— EXTRACTED INFORMATION —
------------------------------------------------------------------------

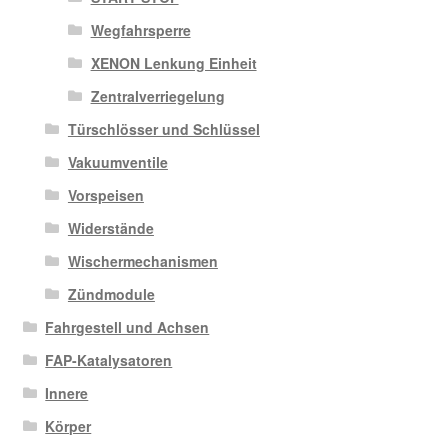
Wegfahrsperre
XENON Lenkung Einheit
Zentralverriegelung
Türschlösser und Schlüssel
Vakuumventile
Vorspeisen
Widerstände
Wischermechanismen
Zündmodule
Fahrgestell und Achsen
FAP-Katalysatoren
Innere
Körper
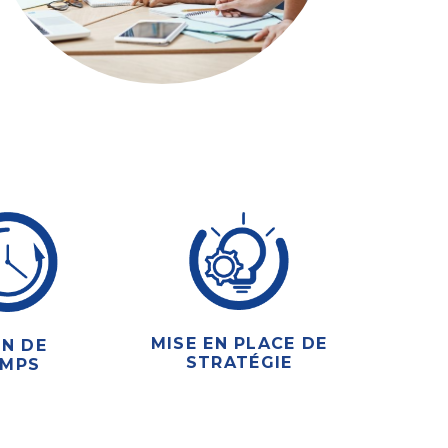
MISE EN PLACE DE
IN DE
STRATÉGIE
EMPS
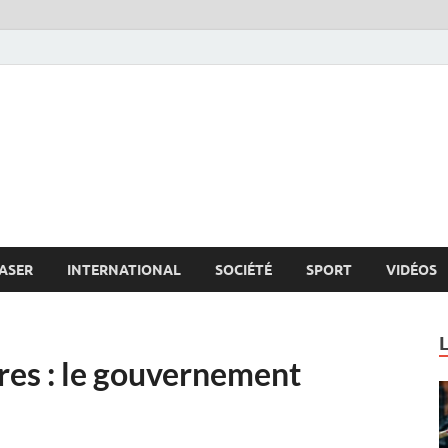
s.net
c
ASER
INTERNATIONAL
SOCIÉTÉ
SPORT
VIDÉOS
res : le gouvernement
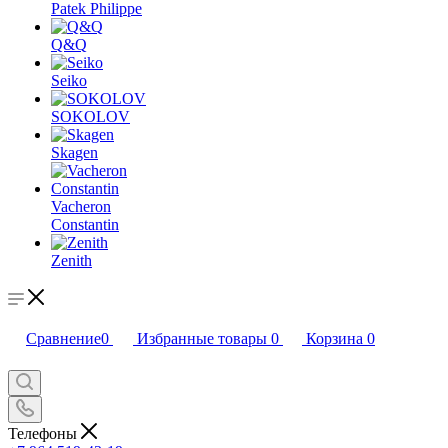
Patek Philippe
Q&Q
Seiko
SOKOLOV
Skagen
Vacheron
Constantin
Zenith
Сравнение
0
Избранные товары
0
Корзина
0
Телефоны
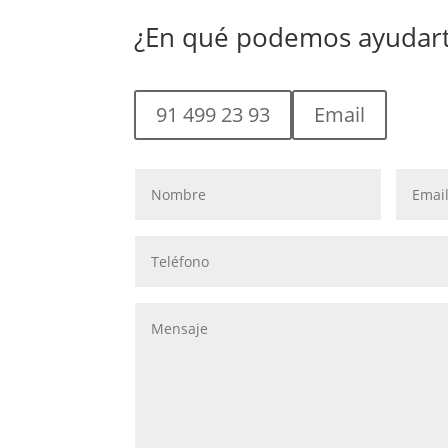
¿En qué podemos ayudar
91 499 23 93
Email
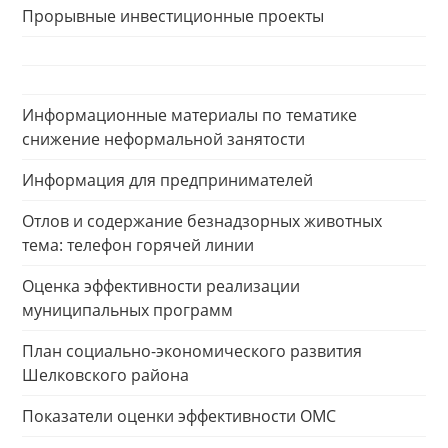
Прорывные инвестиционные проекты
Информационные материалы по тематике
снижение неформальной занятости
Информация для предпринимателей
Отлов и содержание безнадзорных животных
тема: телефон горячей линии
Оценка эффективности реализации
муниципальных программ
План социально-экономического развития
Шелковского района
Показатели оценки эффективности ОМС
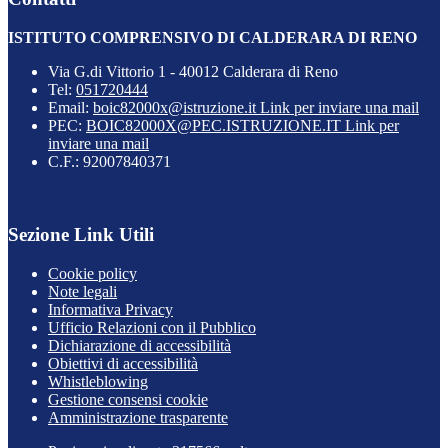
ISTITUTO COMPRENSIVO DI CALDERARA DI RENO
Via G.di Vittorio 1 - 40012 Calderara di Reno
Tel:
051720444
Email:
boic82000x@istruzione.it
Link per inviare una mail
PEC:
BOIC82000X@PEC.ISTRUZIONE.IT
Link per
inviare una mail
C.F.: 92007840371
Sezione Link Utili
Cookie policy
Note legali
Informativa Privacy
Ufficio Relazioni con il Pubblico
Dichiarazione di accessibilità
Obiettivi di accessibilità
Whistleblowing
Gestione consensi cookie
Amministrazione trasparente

------------------------------------------------------------------------

— TASK INSTRUCTIONS —
The data must be reproduced exactly, and no picture may appear in the copy.

— REPLY TO THE TASK —
Wegfahrsperre
XENON Lenkung Einheit
Zentralverriegelung
Türschlösser und Schlüssel
Vakuumventile
Vorspeisen
Widerstände
Wischermechanismen
Zündmodule
Fahrgestell und Achsen
FAP-Katalysatoren
Innere
Körper
MISE EN PLACE DE
IN DE
STRATÉGIE
EMPS
s.net
c
ASER
INTERNATIONAL
SOCIÉTÉ
SPORT
VIDÉOS
res : le gouvernement
Patek Philippe
Q&Q
Seiko
SOKOLOV
Skagen
Vacheron
Constantin
Zenith
Сравнение
0
Избранные товары
0
Корзина
0
Телефоны
¿En qué podemos ayudar
91 499 23 93
Email
Прорывные инвестиционные проекты
Информационные материалы по тематике
снижение неформальной занятости
Информация для предпринимателей
Отлов и содержание безнадзорных животных
тема: телефон горячей линии
Оценка эффективности реализации
муниципальных программ
План социально-экономического развития
Шелковского района
Показатели оценки эффективности ОМС
ISTITUTO COMPRENSIVO DI CALDERARA DI RENO
Via G.di Vittorio 1 - 40012 Calderara di Reno
Tel:
051720444
Email:
boic82000x@istruzione.it
Link per inviare una mail
PEC:
BOIC82000X@PEC.ISTRUZIONE.IT
Link per
inviare una mail
C.F.: 92007840371
Sezione Link Utili
Cookie policy
Note legali
Informativa Privacy
Ufficio Relazioni con il Pubblico
Dichiarazione di accessibilità
Obiettivi di accessibilità
Whistleblowing
Gestione consensi cookie
Amministrazione trasparente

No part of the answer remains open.